» **Части задания**
• a. Ответьте по рецензии на книгу «Пулик», приведённой ниже:
(i) Кто перевёл книгу с французского?
(ii) Кто посадил порей для пирога и когда?
(iii) Где Пулик добыл подливку?
• b. Допишите следующую часть рецензии на книгу «Пулик», продолжив её сразу после последнего предложения.

═══ Изучаемый текст

18+
22.04.2021 Тексты / Рецензии

​Вторая жизнь законченного пса

Беседовала Вера Бройде

Обложка предоставлена ИД «Самокат»

О спасенной жизни потерявшегося Пули́ка из книжки Клер Лебур пишет обозреватель Rara Avis Вера Бройде.

Лебур К. Пулик / Пер. с фр. А. Васильковой; ил. автора. — М.: Самокат, 2021. — 88 с.

Отведав пирога с начинкой из порея, посаженного Мамонтом ещё в начале марта, и фирменной подливкой, добытой, разумеется, Пули́ком на помойке, Черничка облизнулась, тихонько улыбнулась и низким хриплым голосом исполнила романс. На вкус он был таким же, как чёрствое печенье, которое макаешь в горячий шоколад. Таким же, как лимон, политый сверху мёдом. Таким же, как ириска, приставшая к зубам. Таким же, как кусочек загнувшегося сыра, не съеденный на завтрак, забытый на обед, оставленный без дела, без масла и без хлеба, на треснувшей тарелке, отдельно ото всех. Романс был, если честно, похож на эту книгу. Он был одновременно и радостным, и грустным, пронзительным, и кротким, и горьким, как редиска, настойка или правда, и нежным, как рассвет, как шерсть на подбородке, подушечки на лапах и этот долгий взгляд из-под косматой чёлки. И тот занятный факт, что пела не актриса и даже не цыганка, а серая и грязная, большая, как черника, упавшая на землю, обычная, печальная, растерянно смотрящая, во всём одну себя винящая собака, которую хозяева, уехав прочь из города, чтоб вдоволь отдохнуть, оставили вот тут, — как будто прибавлял черничному романсу оттенок меланхолии, а повести Лебур — воздушно-кукурузную солёную мелодию, вечерним солнцем сочинённую в тот час.

══════
═══ Исходные данные

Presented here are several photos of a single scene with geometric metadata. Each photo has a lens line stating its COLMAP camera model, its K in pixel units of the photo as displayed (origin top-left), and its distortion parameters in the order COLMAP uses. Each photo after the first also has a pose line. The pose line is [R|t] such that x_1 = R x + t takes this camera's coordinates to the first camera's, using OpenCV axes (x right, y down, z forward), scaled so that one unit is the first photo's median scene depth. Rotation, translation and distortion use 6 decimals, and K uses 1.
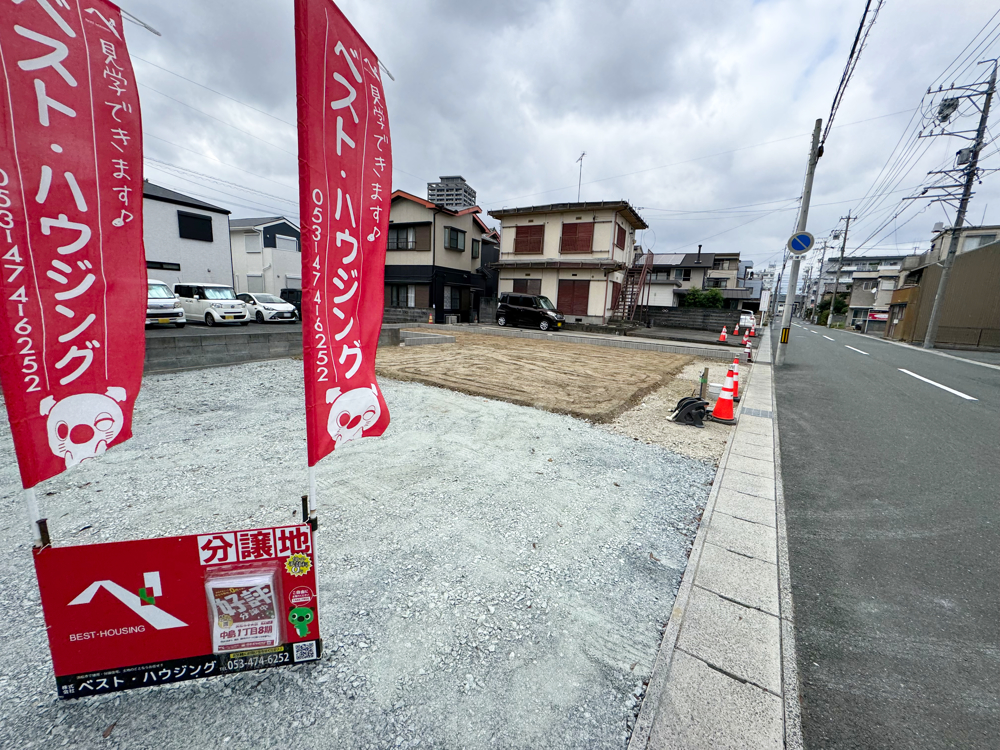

══════

» **Ответы по заданиям**
• a.
(i) А. Василькова.
(ii) Мамонт, ещё в начале марта.
(iii) На помойке.

• b.
Лебур К. Пулик


Когда-то жизнь была... Вообще-то, не была — хотела быть, наверное, но так и не смогла: иначе говоря, она казалась славной. Зима или весна, гроза или жара — какая, к чёрту, разница, когда вы просто вместе: сидите рядом в кресле и смотрите рекламу, идёте в магазин за чем-то несъедобным, гуляете по лесу, вдыхая пряный воздух, и едете в машине, открыв пошире окна, — навстречу приключениям, которые вас там, куда вы направляетесь, уже, конечно, ждут. И важно только то, что вы с ним заодно, и вас не разлучить: ни городу, ни времени, ни людям на перроне, ни жалким обстоятельствам, ни суетной манере обнюхивать столбы, дверные косяки и каменные урны. И кто бы мог подумать — уж точно не Пулик, — что кое-что из этого коротенького списка способно вдруг разрушить не только ход судьбы, его собачью жизнь, но весь привычный мир, казавшийся счастливым; и день, что стал началом не в полной мере грустной, почти смешной истории, разрежет всё, как нож, на то, что было «до», и то, что будет «после»; и сложный вкус другой, второй по счёту жизни, окажется настолько... настолько благородным.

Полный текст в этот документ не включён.